As for my own gang, well. Well. I've learned a lot. I started with a grab-bag of secondhand models built with some... weapon choices which I would not have made... and doubled down on them when I built my first expansion sprue with some very questionable rule-of-cool aesthetic decisions. I don't regret having a Death Maiden with two venom claws or a Wyld Runner with a bow, they look cool as hell and the models are lovely now they're painted, but I have been annoyed with them on the tabletop.
The thing is, a piece has to be both Cool and Good for me to truly value it, and these fighters who can't land shots or complete charges - OK, look, I'm overinvested in Harri Karrion the character, but Harri Karrion the set of rules has never popped off, and that sours my beans something fierce. Partly I need to step back and stop getting my hopes up - let the story emerge rather than wanting things to happen. Partly I need to build models with kit that doesn't suck and make more informed choices in the rules. Partly I need to stop tilting at Ogryns with rock saws and Genestealers with power picks in the first place. It just seems like such a waste to build a killing machine and then only throw it at the softest prey in town.

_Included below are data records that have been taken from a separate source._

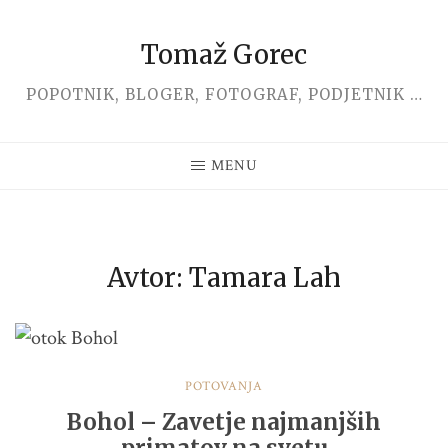
Tomaž Gorec
Skip
to
POPOTNIK, BLOGER, FOTOGRAF, PODJETNIK …
content
MENU
Avtor:
Tamara Lah
POTOVANJA
Bohol – Zavetje najmanjših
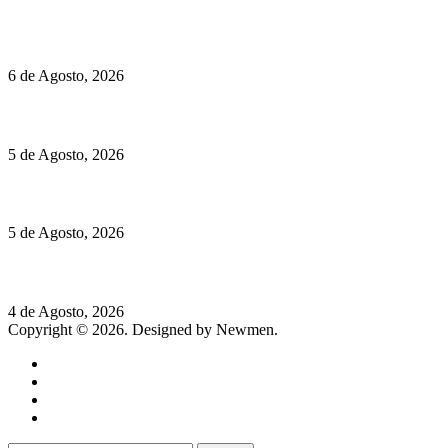
O mundo prefere vinhos mais frescos e menos alcoólicos
6 de Agosto, 2026
Hispano Suiza Carmen Sagrera: 1115 cv ao serviço do instinto
5 de Agosto, 2026
Quinta da Moscadinha apresenta as novidades de Sidra e Aguar
5 de Agosto, 2026
Rússia: Aqui até as bombas atómicas são ortodoxas – um texto d
4 de Agosto, 2026
Copyright © 2026. Designed by Newmen.
Home
General
Sociedade
Destaques do dia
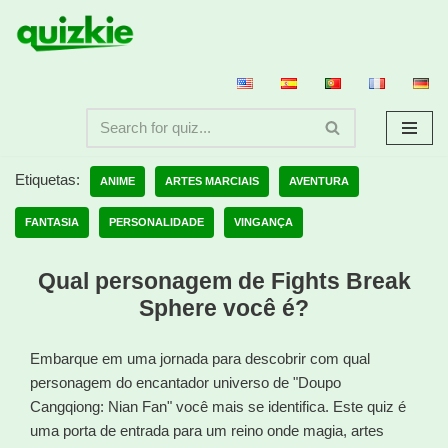
Avançar
para
o
conteúdo
Etiquetas:
ANIME
ARTES MARCIAIS
AVENTURA
FANTASIA
PERSONALIDADE
VINGANÇA
Qual personagem de Fights Break
Sphere você é?
Embarque em uma jornada para descobrir com qual
personagem do encantador universo de "Doupo
Cangqiong: Nian Fan" você mais se identifica. Este quiz é
uma porta de entrada para um reino onde magia, artes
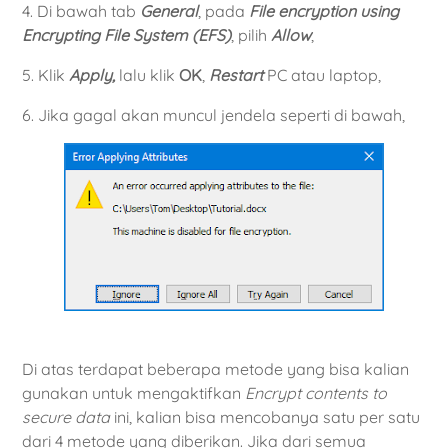
4. Di bawah tab
General
, pada
File encryption using
Encrypting File System (EFS)
, pilih
Allow
,
5. Klik
Apply,
lalu klik
OK
,
Restart
PC atau laptop,
6. Jika gagal akan muncul jendela seperti di bawah,
Di atas terdapat beberapa metode yang bisa kalian
gunakan untuk mengaktifkan
Encrypt contents to
secure data
ini, kalian bisa mencobanya satu per satu
dari 4 metode yang diberikan. Jika dari semua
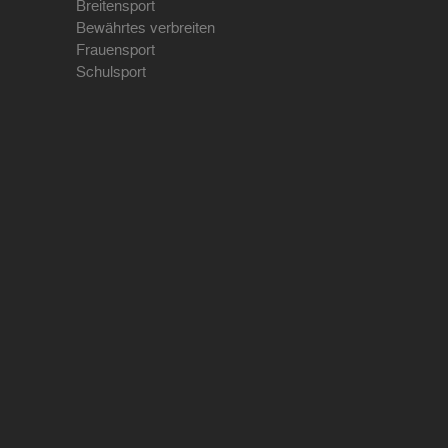
Breitensport
Bewährtes verbreiten
Frauensport
Schulsport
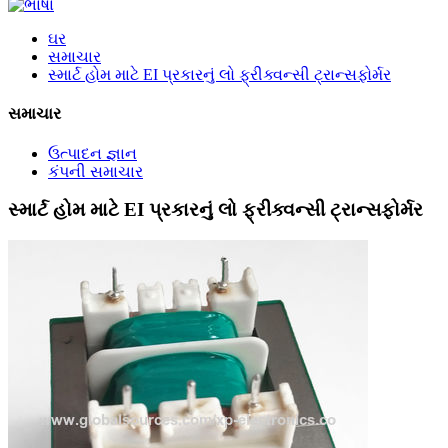
ઘર
સમાચાર
સ્માર્ટ હોમ માટે EI પ્રકારનું લો ફ્રીક્વન્સી ટ્રાન્સફોર્મર
સમાચાર
ઉત્પાદન જ્ઞાન
કંપની સમાચાર
સ્માર્ટ હોમ માટે EI પ્રકારનું લો ફ્રીક્વન્સી ટ્રાન્સફોર્મર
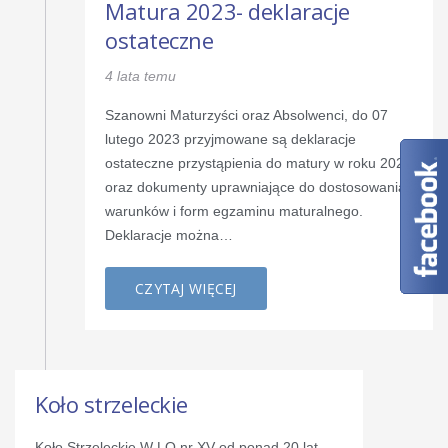
Matura 2023- deklaracje
ostateczne
4 lata temu
Szanowni Maturzyści oraz Absolwenci, do 07
lutego 2023 przyjmowane są deklaracje
ostateczne przystąpienia do matury w roku 2023
oraz dokumenty uprawniające do dostosowania
warunków i form egzaminu maturalnego.
Deklaracje można…
CZYTAJ WIĘCEJ
Koło strzeleckie
Koło Strzeleckie W LO nr XV od ponad 20 lat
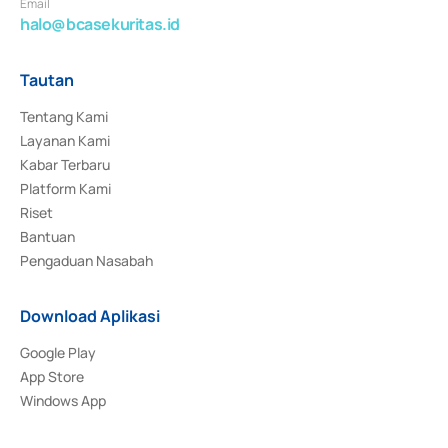
Email
halo@bcasekuritas.id
Tautan
Tentang Kami
Layanan Kami
Kabar Terbaru
Platform Kami
Riset
Bantuan
Pengaduan Nasabah
Download Aplikasi
Google Play
App Store
Windows App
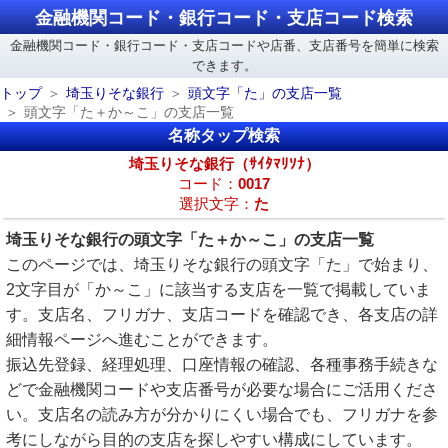
金融機関コード・銀行コード・支店コード検索
金融機関コード・銀行コード・支店コードや店番、支店番号を簡単に検索
できます。
トップ
埼玉りそな銀行
頭文字「た」の支店一覧
頭文字「た＋か～こ」の支店一覧
名称タップ検索
埼玉りそな銀行（ｻｲﾀﾏﾘｿﾅ）
コード：
0017
選択文字：
た
埼玉りそな銀行の頭文字「た＋か～こ」の支店一覧
このページでは、埼玉りそな銀行の頭文字「た」で始まり、
2文字目が「か～こ」に該当する支店を一覧で掲載していま
す。支店名、フリガナ、支店コードを確認でき、各支店の詳
細情報ページへ進むことができます。
振込先登録、経理処理、口座情報の確認、各種事務手続きな
どで金融機関コードや支店番号が必要な場合にご活用くださ
い。支店名の読み方が分かりにくい場合でも、フリガナを参
考にしながら目的の支店を探しやすい構成にしています。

That said, I do think there's mileage in House Escher, just not an Escher gang built the way this one was. The part of my brain which fails to recognise sunk cost fallacies is already scheming a second generation of gangers and I may end up indulging it, but not at the expense of getting my Goliaths done.
Since this pict was captured, the Meat Sweats have been re-primed, and one more weapon swap has been carried out. The starting lineup of seven is ready for a second go with the brush and slather, and at the moment I'm pretty confident about going out into the Wastes so Hedgehog can use his full Nomad kit, Steve gets to actually drive his custom truck, and I have an excuse to build two Maulers.
We will have to do this again, sometime.